| Actions to take |
• A. In the passage on onshoring manufacturing, what kind of economy has the US become over the last half century?
• B. Rewrite the onshoring passage starting at "For the last" and ending at "and consistent actions.", with "tariffs" swapped for "import duties".
• C. Write the next part of the passage on onshoring manufacturing, picking up after its final sentence.

| Passage |

Likewise, unemployment has been low. Stating job losses as a driver for onshoring manufacturing is a dubious claim and the data would seem to indicate just the opposite. While those jobs were initially lost, they were replaced with other jobs seen as more desirable for job seekers. As others have stated, our economy has moved on to non-manufacturing jobs that in many cases are higher skilled and higher paying. In fact many have cited that the manufacturing job market has seen a labor shortage, indicating a lack of desire in the population to hold those jobs. There are simply too many strong reasons outweighing the benefits of anchoring most product categories we have sent overseas as a result of globalization. The benefits to consumers and lower prices top the list, as does the lack of necessary manufacturing skills for modern manufacturing development which has evolved considerably in Asia and other places.
For the last half century the US has become a service, not a manufacturing economy. Manufacturing jobs, for the many reasons already noted, are not returning to the States. Expensive & time-consuming factory construction is not really a viable option. In the meantime the economy continues to suffer from tariffs, that appear to have no related strategy.
Very little (that is sold) in retailing can be covered under the guise of “national security”, so to me the question is really “Should ill-educated thugs be allowed to use legal fiction to force companies where to make things?” My answer is “no”.
The US can compete in certain types of manufacturing. Other types that are deemed strategic will likely require subsidies and long-term strategic plans and consistent actions.

| Items from a dataset |

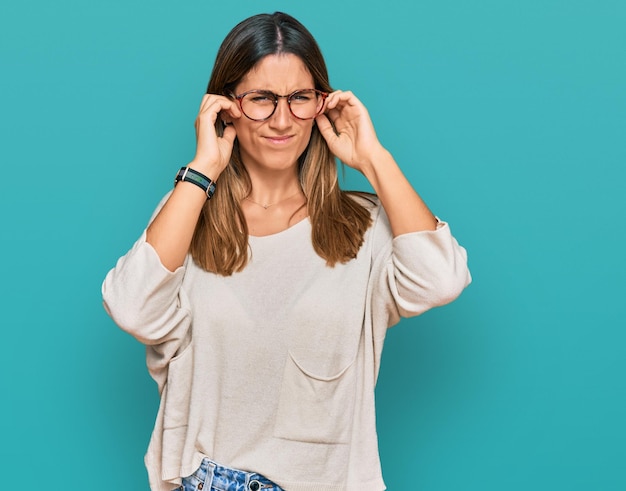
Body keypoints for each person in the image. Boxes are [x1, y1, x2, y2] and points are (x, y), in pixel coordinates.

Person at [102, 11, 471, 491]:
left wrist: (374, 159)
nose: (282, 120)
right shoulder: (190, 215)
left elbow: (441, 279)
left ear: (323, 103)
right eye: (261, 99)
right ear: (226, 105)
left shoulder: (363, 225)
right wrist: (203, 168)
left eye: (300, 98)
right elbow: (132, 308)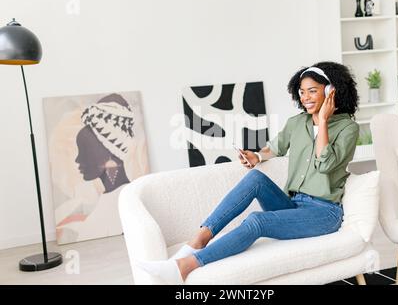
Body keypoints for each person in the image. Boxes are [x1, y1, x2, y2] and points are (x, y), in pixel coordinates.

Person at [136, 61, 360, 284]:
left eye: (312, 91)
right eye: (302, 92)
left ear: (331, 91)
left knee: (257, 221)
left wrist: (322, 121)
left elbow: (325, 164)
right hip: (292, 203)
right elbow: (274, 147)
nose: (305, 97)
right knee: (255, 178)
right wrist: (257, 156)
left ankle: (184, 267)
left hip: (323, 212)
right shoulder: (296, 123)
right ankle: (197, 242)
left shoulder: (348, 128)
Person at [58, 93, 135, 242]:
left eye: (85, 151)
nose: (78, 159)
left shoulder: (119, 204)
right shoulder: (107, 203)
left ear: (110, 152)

...

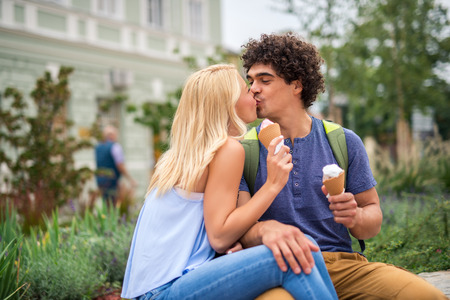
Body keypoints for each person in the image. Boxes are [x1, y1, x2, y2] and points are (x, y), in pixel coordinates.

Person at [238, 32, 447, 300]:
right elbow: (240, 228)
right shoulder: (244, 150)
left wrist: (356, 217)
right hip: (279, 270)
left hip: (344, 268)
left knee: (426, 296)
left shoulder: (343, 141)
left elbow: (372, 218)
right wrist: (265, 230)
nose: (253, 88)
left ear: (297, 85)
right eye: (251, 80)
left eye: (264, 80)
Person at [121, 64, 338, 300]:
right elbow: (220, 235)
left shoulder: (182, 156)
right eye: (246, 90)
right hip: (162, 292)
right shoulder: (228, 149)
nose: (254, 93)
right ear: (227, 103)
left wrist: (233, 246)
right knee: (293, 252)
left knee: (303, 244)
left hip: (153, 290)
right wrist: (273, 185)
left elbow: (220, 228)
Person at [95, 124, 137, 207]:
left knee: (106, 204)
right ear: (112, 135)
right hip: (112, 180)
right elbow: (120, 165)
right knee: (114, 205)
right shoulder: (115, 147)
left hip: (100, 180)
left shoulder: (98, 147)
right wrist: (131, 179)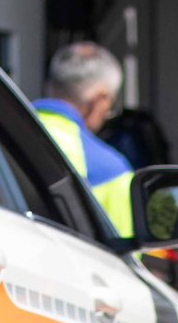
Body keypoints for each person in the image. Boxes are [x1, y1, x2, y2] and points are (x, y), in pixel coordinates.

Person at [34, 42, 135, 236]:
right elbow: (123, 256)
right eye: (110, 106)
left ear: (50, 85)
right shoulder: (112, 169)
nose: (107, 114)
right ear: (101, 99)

| Task-by-task answers |
• A. A service economy, not a manufacturing economy.

• B.
For the last half century the US has become a service, not a manufacturing economy. Manufacturing jobs, for the many reasons already noted, are not returning to the States. Expensive & time-consuming factory construction is not really a viable option. In the meantime the economy continues to suffer from import duties, that appear to have no related strategy.
Very little (that is sold) in retailing can be covered under the guise of “national security”, so to me the question is really “Should ill-educated thugs be allowed to use legal fiction to force companies where to make things?” My answer is “no”.
The US can compete in certain types of manufacturing. Other types that are deemed strategic will likely require subsidies and long-term strategic plans and consistent actions.

• C.
Some of the hurdles include popular interests of the youngest generation. 20 years ago, industrial engineering was a popular career interest. Now, I don’t here that type of career choice as much as I do from the myriad of digital and analytics careers and the AI boom. Another related hurdle is whether universities will have enough programs to serve the manufacturing industry in the future. Lastly, this industry takes planning and a concerted effort to build a supply chain. The US changes strategy with every administration which may limit the long-term impact of what the US government can do to support manufacturing.
China graduates three to four times the number of engineers a year as the U.S., and be sure they are every bit as smart as our graduates.
If we only had an industrial policy to recruit those engineers to move to the States, welcome them with open arms, encourage them to settle down, raise families, and even start their own businesses!
Several of my RetailWire colleagues have noted the CATO study, which found that few Americans want to work in factories. Politicians talk about manufacturing as if it is the Holy Grail of employment. Multiple university studies have shown that less than 20% of manufacturing jobs have been lost to outsourcing, and over 80% to
automation.
And we never talk about the service economy. The U.S. actually has a trade surplus with China and the rest of the world in services. This is an area that is growing. It should be the focus of new jobs for the country, but then the U.S. must invest more in education and research. We know what is happening there.
To truly understand China Manufacturing, check out this podcast by Ezra Klein and Tom Friedman. Ignore it to your own naivety. https://www.youtube.com/watch?v=UqBa0hBAQBA
The often crass but rarely inaccurate comedian Dave Chappelle said it best seven years ago: “Americans don’t want to make Nikes—we want to wear them.” There’s a lot of truth to that.
Take the largest iPhone assembly plant in the world—Foxconn’s factory in Zhengzhou, China—where the average worker reportedly makes around $13,000 a year, working seven-day shifts and living on-site. Those are not conditions that would fly under U.S. labor or union standards.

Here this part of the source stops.